How do you view the relationship of and between, PR and social media?
Do you see them as all part of the same mix? Perhaps as separate tools to achieve the same goal? Or, do you favour the idea that they serve very different purposes and therefore cannot be viewed as a collaborative?
Public relations has, at its core level, always been about the intention of creating dialogue that informs decisions. It’s about the building of relationships to generate conversation and thus increase audience and awareness.
Of course, there will naturally be those who argue that today, in the world of ‘instant’ social media, the very purpose of the press release (one of the known PR functions) and its bid to win column inches in traditional means, is outdated and irrelevant.
But that’s not the entire picture.
Public relations is the artform of the storytelling, and while it may be true that it’s now easier to reach a campaign message direct to the recipient without the intermediary of an editor, that wider story, development, and goal-setting identification is as vital as ever when one wants to expose a product or service.
Perhaps the answer here is for us in the creative industries to look less at whether we can ‘replace’ one another in our field, but whether our ‘toolbox’ is further expanded and makes a client’s potential outcomes even better.
Let’s take that press release for example.
The fact that it’s a single source of considered and strategically plotted story-telling – complete with stats and comment and a context – makes it full of integrity when received on the editor’s desk.
Now here’s the clever bit….
View it that social media then ‘aids’ the mix of PR, and you can see why an editor would see even more credibility and newsworthiness to his or her audience when the same press release also sits in the context of a weblink to a social media post demonstrating that thousands are already ‘liking’ or ‘discussing’ that same piece of news generation online.
What it tells the editor collectively is that, yes, it’s credible, and yes – its transmission is causing a stir and therefore has a place in his/her news medium too.
Let’s not forget that Public Relations has the word ‘relations’ in its description for a reason.
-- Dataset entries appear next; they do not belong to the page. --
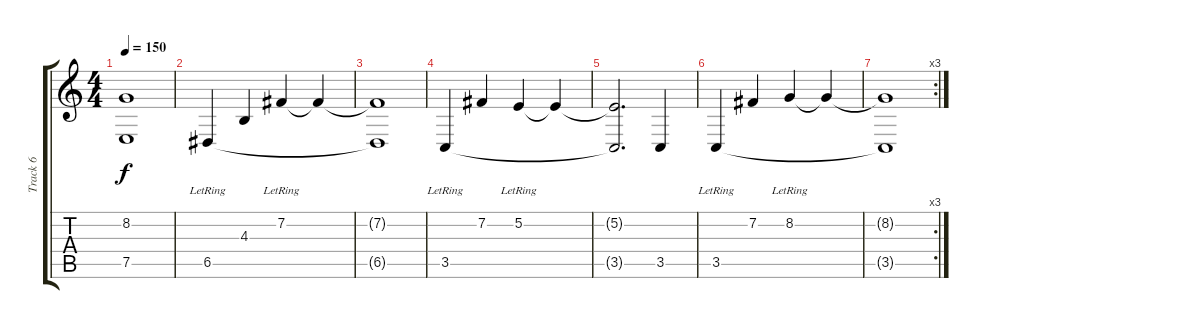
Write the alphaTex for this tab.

\track ("Track 6" "Track 6") {instrument honkytonkpiano}
\staff {score tabs}
\tuning (E4 B3 G3 D3 A2 E2) {hide}
\ts (4 4)
\tempo 150
\clef g2
\ks c
(8.2{t} 7.5{t}).1{dy f} |
6.5{lr}.4 4.3.4 7.2{lr}.4 7.2{t}.4 |
(7.2{t} 6.5{t}).1 |
3.5{lr}.4 7.2.4 5.2{lr}.4 5.2{t}.4 |
(5.2{t} 3.5{t}).2{d} 3.5.4 |
3.5{lr}.4 7.2.4 8.2{lr}.4 8.2{t}.4 |
\rc 3
(8.2{t} 3.5{t}).1
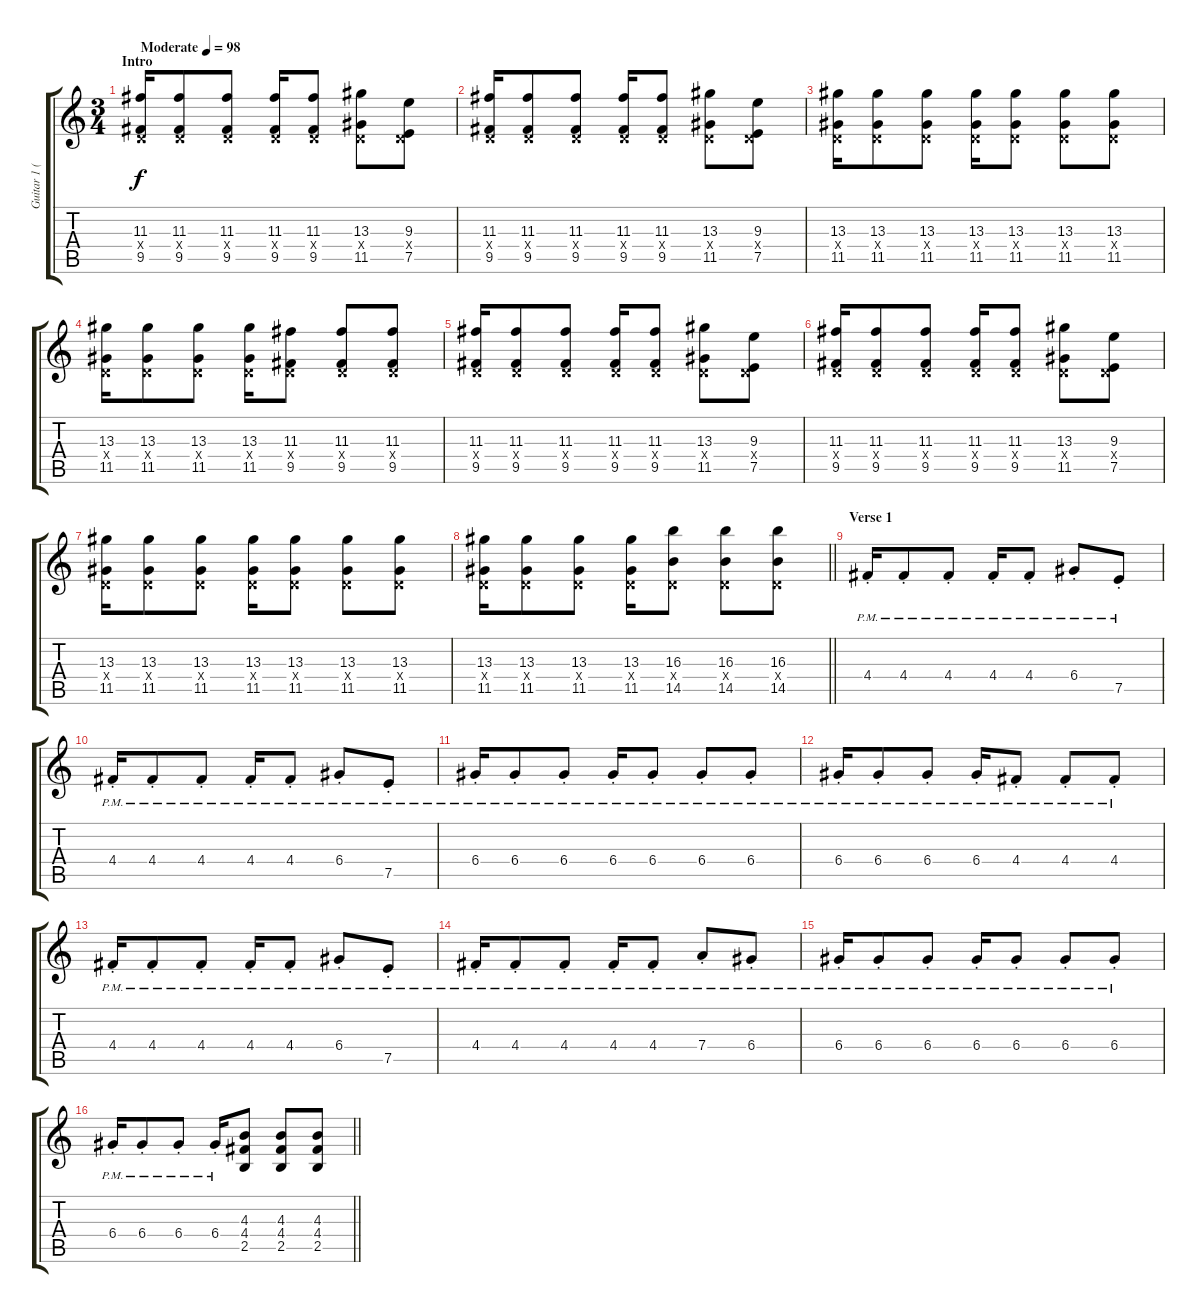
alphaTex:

\track ("Guitar 1 (Lead)" "Guitar 1 (") {instrument overdrivenguitar}
\staff {score tabs}
\tuning (E4 B3 G3 D3 A2 E2) {hide}
\ts (3 4)
\section ("" "Intro")
\tempo (98 "Moderate")
\clef g2
\ks c
(11.3 0.4{x} 9.5).16{dy f instrument overdrivenguitar} (11.3 0.4{x} 9.5).8 (11.3 0.4{x} 9.5).8 (11.3 0.4{x} 9.5).16 (11.3 0.4{x} 9.5).8 (13.3 0.4{x} 11.5).8 (9.3 0.4{x} 7.5).8 |
(11.3 0.4{x} 9.5).16 (11.3 0.4{x} 9.5).8 (11.3 0.4{x} 9.5).8 (11.3 0.4{x} 9.5).16 (11.3 0.4{x} 9.5).8 (13.3 0.4{x} 11.5).8 (9.3 0.4{x} 7.5).8 |
(13.3 0.4{x} 11.5).16 (13.3 0.4{x} 11.5).8 (13.3 0.4{x} 11.5).8 (13.3 0.4{x} 11.5).16 (13.3 0.4{x} 11.5).8 (13.3 0.4{x} 11.5).8 (13.3 0.4{x} 11.5).8 |
(13.3 0.4{x} 11.5).16 (13.3 0.4{x} 11.5).8 (13.3 0.4{x} 11.5).8 (13.3 0.4{x} 11.5).16 (11.3 0.4{x} 9.5).8 (11.3 0.4{x} 9.5).8 (11.3 0.4{x} 9.5).8 |
(11.3 0.4{x} 9.5).16 (11.3 0.4{x} 9.5).8 (11.3 0.4{x} 9.5).8 (11.3 0.4{x} 9.5).16 (11.3 0.4{x} 9.5).8 (13.3 0.4{x} 11.5).8 (9.3 0.4{x} 7.5).8 |
(11.3 0.4{x} 9.5).16 (11.3 0.4{x} 9.5).8 (11.3 0.4{x} 9.5).8 (11.3 0.4{x} 9.5).16 (11.3 0.4{x} 9.5).8 (13.3 0.4{x} 11.5).8 (9.3 0.4{x} 7.5).8 |
(13.3 0.4{x} 11.5).16 (13.3 0.4{x} 11.5).8 (13.3 0.4{x} 11.5).8 (13.3 0.4{x} 11.5).16 (13.3 0.4{x} 11.5).8 (13.3 0.4{x} 11.5).8 (13.3 0.4{x} 11.5).8 |
\barLineRight lightlight
(13.3 0.4{x} 11.5).16 (13.3 0.4{x} 11.5).8 (13.3 0.4{x} 11.5).8 (13.3 0.4{x} 11.5).16 (16.3 0.4{x} 14.5).8 (16.3 0.4{x} 14.5).8 (16.3 0.4{x} 14.5).8 |
\section ("" "Verse 1")
4.4{pm st}.16 4.4{pm st}.8 4.4{pm st}.8 4.4{pm st}.16 4.4{pm st}.8 6.4{pm st}.8 7.5{pm st}.8 |
4.4{pm st}.16 4.4{pm st}.8 4.4{pm st}.8 4.4{pm st}.16 4.4{pm st}.8 6.4{pm st}.8 7.5{pm st}.8 |
6.4{pm st}.16 6.4{pm st}.8 6.4{pm st}.8 6.4{pm st}.16 6.4{pm st}.8 6.4{pm st}.8 6.4{pm st}.8 |
6.4{pm st}.16 6.4{pm st}.8 6.4{pm st}.8 6.4{pm st}.16 4.4{pm st}.8 4.4{pm st}.8 4.4{pm st}.8 |
4.4{pm st}.16 4.4{pm st}.8 4.4{pm st}.8 4.4{pm st}.16 4.4{pm st}.8 6.4{pm st}.8 7.5{pm st}.8 |
4.4{pm st}.16 4.4{pm st}.8 4.4{pm st}.8 4.4{pm st}.16 4.4{pm st}.8 7.4{pm st}.8 6.4{pm st}.8 |
6.4{pm st}.16 6.4{pm st}.8 6.4{pm st}.8 6.4{pm st}.16 6.4{pm st}.8 6.4{pm st}.8 6.4{pm st}.8 |
\barLineRight lightlight
6.4{pm st}.16 6.4{pm st}.8 6.4{pm st}.8 6.4{pm st}.16 (4.3 4.4 2.5).8 (4.3 4.4 2.5).8 (4.3 4.4 2.5).8
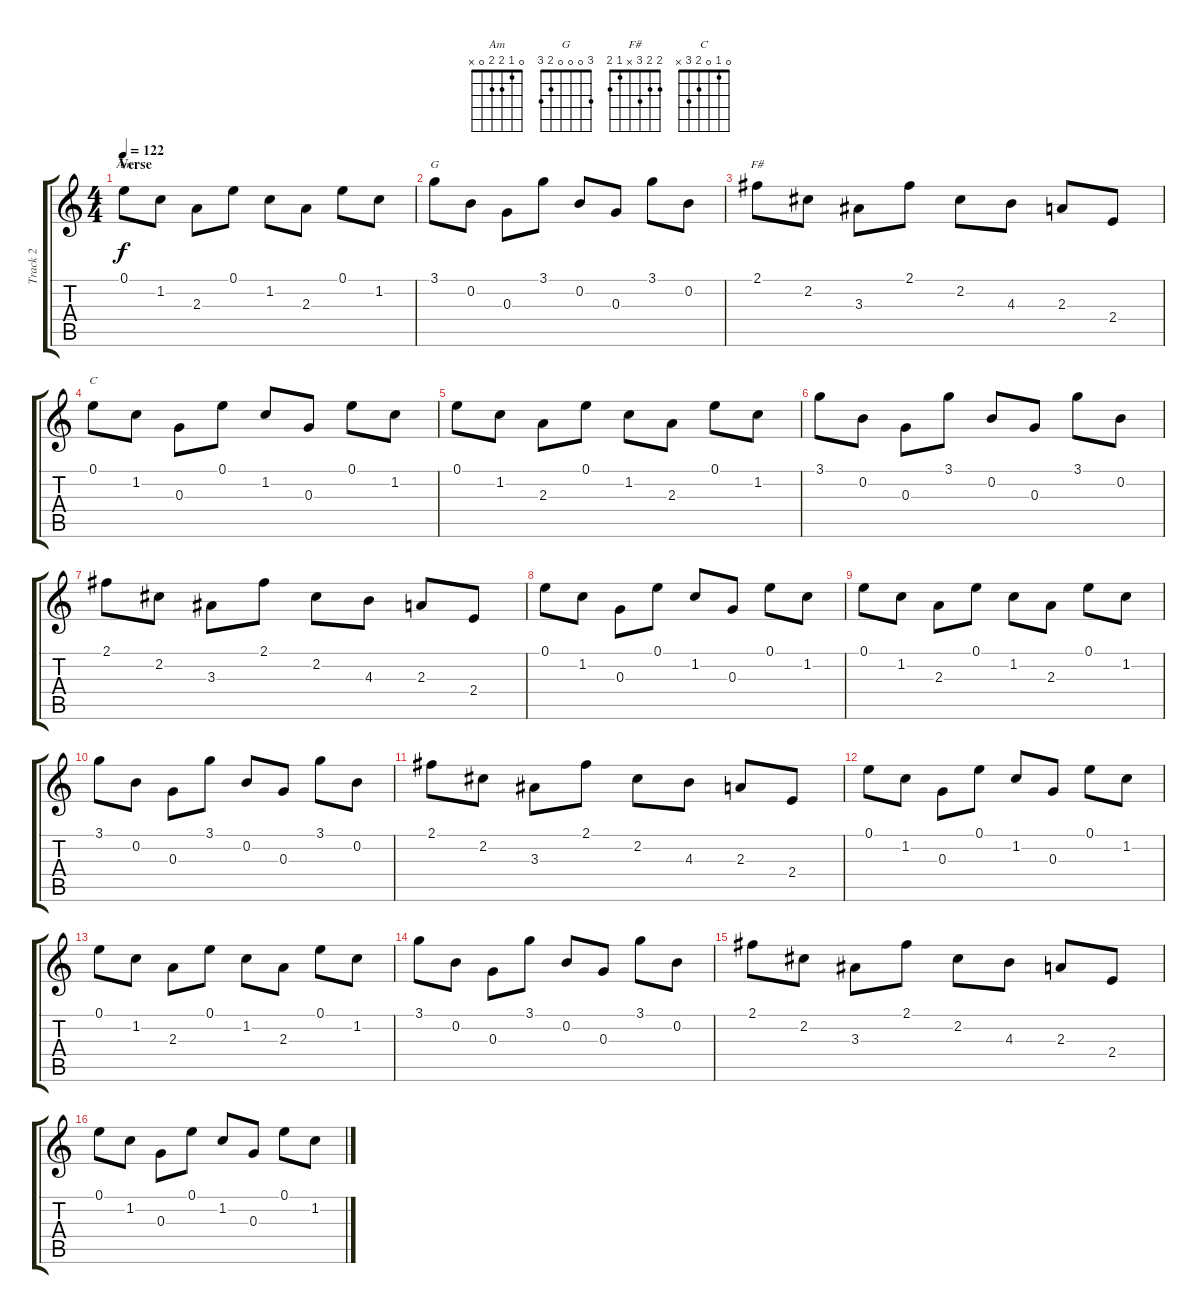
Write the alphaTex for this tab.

\track ("Track 2" "Track 2") {instrument acousticguitarnylon}
\staff {score tabs}
\tuning (E4 B3 G3 D3 A2 E2) {hide}
\chord ("Am" 0 1 2 2 0 x)
\chord ("G" 3 0 0 0 2 3)
\chord ("F#" 2 2 3 x 1 2)
\chord ("C" 0 1 0 2 3 x)
\ts (4 4)
\section ("" "Verse")
\tempo 122
\clef g2
\ks c
0.1.8{ch "Am" dy f} 1.2.8 2.3.8 0.1.8 1.2.8 2.3.8 0.1.8 1.2.8 |
3.1.8{ch "G"} 0.2.8 0.3.8 3.1.8 0.2.8 0.3.8 3.1.8 0.2.8 |
2.1.8{ch "F#"} 2.2.8 3.3.8 2.1.8 2.2.8 4.3.8 2.3.8 2.4.8 |
0.1.8{ch "C"} 1.2.8 0.3.8 0.1.8 1.2.8 0.3.8 0.1.8 1.2.8 |
0.1.8 1.2.8 2.3.8 0.1.8 1.2.8 2.3.8 0.1.8 1.2.8 |
3.1.8 0.2.8 0.3.8 3.1.8 0.2.8 0.3.8 3.1.8 0.2.8 |
2.1.8 2.2.8 3.3.8 2.1.8 2.2.8 4.3.8 2.3.8 2.4.8 |
0.1.8 1.2.8 0.3.8 0.1.8 1.2.8 0.3.8 0.1.8 1.2.8 |
0.1.8 1.2.8 2.3.8 0.1.8 1.2.8 2.3.8 0.1.8 1.2.8 |
3.1.8 0.2.8 0.3.8 3.1.8 0.2.8 0.3.8 3.1.8 0.2.8 |
2.1.8 2.2.8 3.3.8 2.1.8 2.2.8 4.3.8 2.3.8 2.4.8 |
0.1.8 1.2.8 0.3.8 0.1.8 1.2.8 0.3.8 0.1.8 1.2.8 |
0.1.8 1.2.8 2.3.8 0.1.8 1.2.8 2.3.8 0.1.8 1.2.8 |
3.1.8 0.2.8 0.3.8 3.1.8 0.2.8 0.3.8 3.1.8 0.2.8 |
2.1.8 2.2.8 3.3.8 2.1.8 2.2.8 4.3.8 2.3.8 2.4.8 |
0.1.8 1.2.8 0.3.8 0.1.8 1.2.8 0.3.8 0.1.8 1.2.8
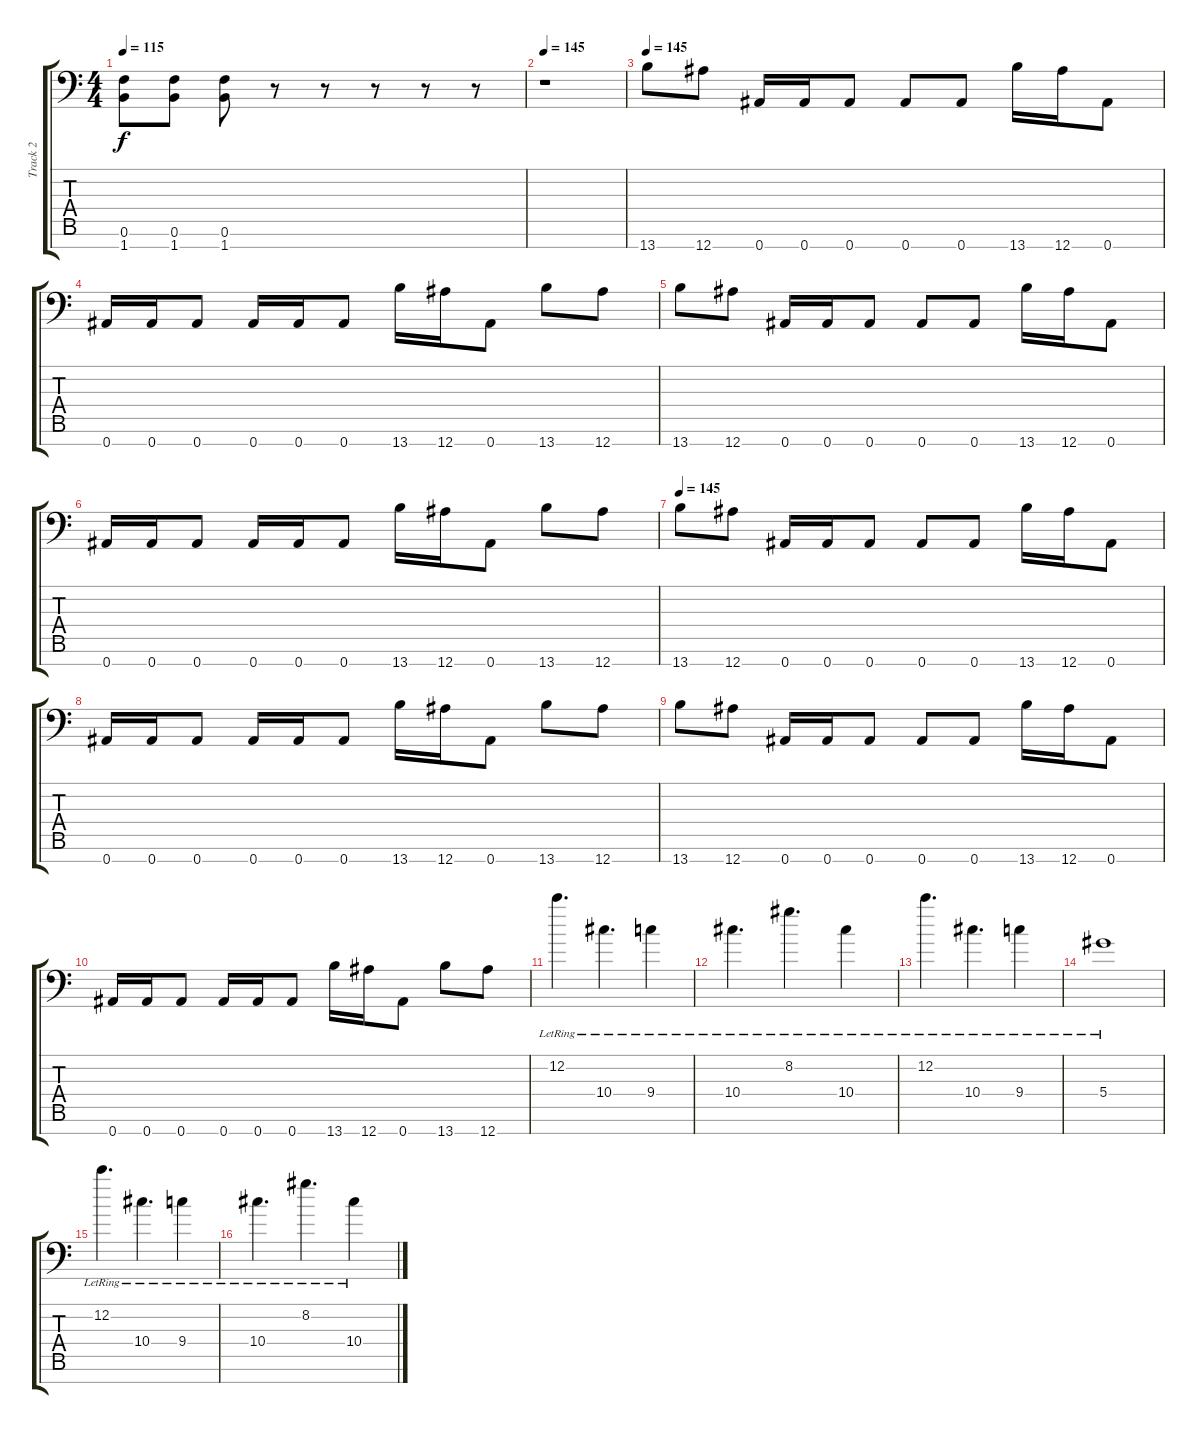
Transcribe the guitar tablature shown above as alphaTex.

\track ("Track 2" "Track 2") {instrument distortionguitar}
\staff {score tabs}
\tuning (F4 C4 Ab3 Eb3 Bb2 F2 Bb1) {hide}
\ts (4 4)
\tempo 115
\clef f4
\ks c
(0.6 1.7).8{dy f} (0.6 1.7).8 (0.6 1.7).8 r.8 r.8 r.8 r.8 r.8 |
\tempo 145
r.1 |
\tempo 145
13.7.8 12.7.8 0.7.16 0.7.16 0.7.8 0.7.8 0.7.8 13.7.16 12.7.16 0.7.8 |
0.7.16 0.7.16 0.7.8 0.7.16 0.7.16 0.7.8 13.7.16 12.7.16 0.7.8 13.7.8 12.7.8 |
13.7.8 12.7.8 0.7.16 0.7.16 0.7.8 0.7.8 0.7.8 13.7.16 12.7.16 0.7.8 |
0.7.16 0.7.16 0.7.8 0.7.16 0.7.16 0.7.8 13.7.16 12.7.16 0.7.8 13.7.8 12.7.8 |
\tempo 145
13.7.8 12.7.8 0.7.16 0.7.16 0.7.8 0.7.8 0.7.8 13.7.16 12.7.16 0.7.8 |
0.7.16 0.7.16 0.7.8 0.7.16 0.7.16 0.7.8 13.7.16 12.7.16 0.7.8 13.7.8 12.7.8 |
13.7.8 12.7.8 0.7.16 0.7.16 0.7.8 0.7.8 0.7.8 13.7.16 12.7.16 0.7.8 |
0.7.16 0.7.16 0.7.8 0.7.16 0.7.16 0.7.8 13.7.16 12.7.16 0.7.8 13.7.8 12.7.8 |
12.2{lr}.4{d} 10.4{lr}.4{d} 9.4{lr}.4 |
10.4{lr}.4{d} 8.2{lr}.4{d} 10.4{lr}.4 |
12.2{lr}.4{d} 10.4{lr}.4{d} 9.4{lr}.4 |
5.4{lr}.1 |
12.2{lr}.4{d} 10.4{lr}.4{d} 9.4{lr}.4 |
10.4{lr}.4{d} 8.2{lr}.4{d} 10.4{lr}.4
It is not merely a ‘broadcast’ function, but an evolving, organic, changing effort to influence and educate audiences at all levels.
It is about identifying which relationships are the right ones to target and expanding on them with the appropriate content creation.
Social media, meanwhile, takes the framed conversation and helps it to keep radiating in an ongoing way as the public relations activity does its work.
Most likely, it has the power to turn the conversation into a stronger ‘call to action’ too.
What’s certainly clear, is that we’re in an age of communication channels where ‘togetherness’ has the best opportunity to win client confidence and deliver measurable results.
Done to a full extent, social media activity should be about more than just ‘dishing out the same PR-initiated content’, but applying the tactics and skills of accomplished digital experts to ensure its reaching where it should, at the right time, and with the right outcomes.
Likewise, that digital expertise means some of the gripes around the ‘unquantifiable nature’ of traditional PR (we all know the despair around AVE!), can now begin to be answered with bringing more undeniable stats-and-facts results to an original public relations campaign.
So what does this ultimately reveal about the defining start and stop from PR to social media?
Well, there really can be only one conclusion.
No one output or expert can be considered to be a masterful solution for all ends of the content and news-generation spectrum.
If we all want happy clients, with measurable results, achieving effective delivery that’s organically growing and ever mindful of human behaviours and changing habits – then we ALL have to pull up a seat at the table.
A conversation is only a conversation with multiple parties. Forget that and you forget the very essence of public relations.